Une source policière a affirmé mardi à l'AFP que Merah a "pu être traité" directement de Paris par un agent de la DCRI - proche de Bernard Squarcini - car localement "ce n'était pas possible avec six agents travaillant sur une trentaine d'objectifs". Cet agent a "effectué des séjours à Toulouse dans cet esprit", selon elle, ce "qui ne veut pas dire que Merah a été un indicateur".
Merah, selon plusieurs autres sources policières du Renseignement, avait "le profil de cette minorité" de Français parfois "envoyés par les services secrets +faire le djihad+" sous "divers prétextes et parfois sous différentes pressions aussi". Selon ces sources policières du renseignement, cette information est toutefois "difficilement vérifiable".
Des éléments versés au dossier d'instruction et cités par Le Monde laissent penser que l'évolution du tueur vers un islam radical fut relativement tardive, après une enfance violente marquée par un fort sentiment d'abandon.

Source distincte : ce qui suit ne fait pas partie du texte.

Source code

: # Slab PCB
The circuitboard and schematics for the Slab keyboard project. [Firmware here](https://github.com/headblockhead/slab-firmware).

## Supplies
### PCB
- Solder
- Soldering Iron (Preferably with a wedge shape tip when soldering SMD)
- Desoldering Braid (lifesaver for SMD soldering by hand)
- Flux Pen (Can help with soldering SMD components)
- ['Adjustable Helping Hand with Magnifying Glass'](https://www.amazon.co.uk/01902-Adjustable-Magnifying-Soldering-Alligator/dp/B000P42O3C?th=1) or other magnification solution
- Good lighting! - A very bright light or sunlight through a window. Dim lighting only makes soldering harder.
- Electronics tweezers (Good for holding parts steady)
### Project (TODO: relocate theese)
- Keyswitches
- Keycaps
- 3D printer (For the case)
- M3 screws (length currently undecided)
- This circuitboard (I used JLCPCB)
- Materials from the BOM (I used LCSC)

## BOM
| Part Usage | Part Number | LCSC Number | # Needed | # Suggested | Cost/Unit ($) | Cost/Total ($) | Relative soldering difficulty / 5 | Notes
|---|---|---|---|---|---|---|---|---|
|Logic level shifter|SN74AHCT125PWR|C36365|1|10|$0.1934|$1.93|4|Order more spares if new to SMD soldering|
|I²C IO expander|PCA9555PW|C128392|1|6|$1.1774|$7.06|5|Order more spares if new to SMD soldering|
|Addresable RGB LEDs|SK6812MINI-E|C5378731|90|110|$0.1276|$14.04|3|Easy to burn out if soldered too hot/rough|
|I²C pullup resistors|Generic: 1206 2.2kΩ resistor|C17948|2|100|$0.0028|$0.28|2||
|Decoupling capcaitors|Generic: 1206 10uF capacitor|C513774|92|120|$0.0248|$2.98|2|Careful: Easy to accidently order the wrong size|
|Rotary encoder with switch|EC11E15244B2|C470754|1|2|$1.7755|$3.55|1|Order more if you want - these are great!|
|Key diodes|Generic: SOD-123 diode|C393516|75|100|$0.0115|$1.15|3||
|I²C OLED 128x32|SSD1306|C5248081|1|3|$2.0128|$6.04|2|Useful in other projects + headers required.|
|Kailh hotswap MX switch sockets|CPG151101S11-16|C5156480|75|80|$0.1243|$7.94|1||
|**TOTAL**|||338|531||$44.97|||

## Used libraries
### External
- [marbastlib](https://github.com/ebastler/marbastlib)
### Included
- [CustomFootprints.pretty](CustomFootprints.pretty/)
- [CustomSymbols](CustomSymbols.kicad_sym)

Les avocates de familles de victimes, Mes Samia Maktouf et Béatrice Dubreuil, ont indiqué à l'AFP que ces dernières étaient "extrêmement choquées de ce nouvel épisode" et attendent "des autorités que la vérité éclate". "Elles attendent en particulier beaucoup de la déclassification promise de tous les documents nécessaires à l'enquête", ont elles déclaré. Le ministre de l'Intérieur Manuel Valls a demandé une étude approfondie "sur ce qui a dysfonctionné" dans l'affaire Merah en raison d'un "échec" de l'Etat qui "n'a pas su ou pas pu protéger des Français".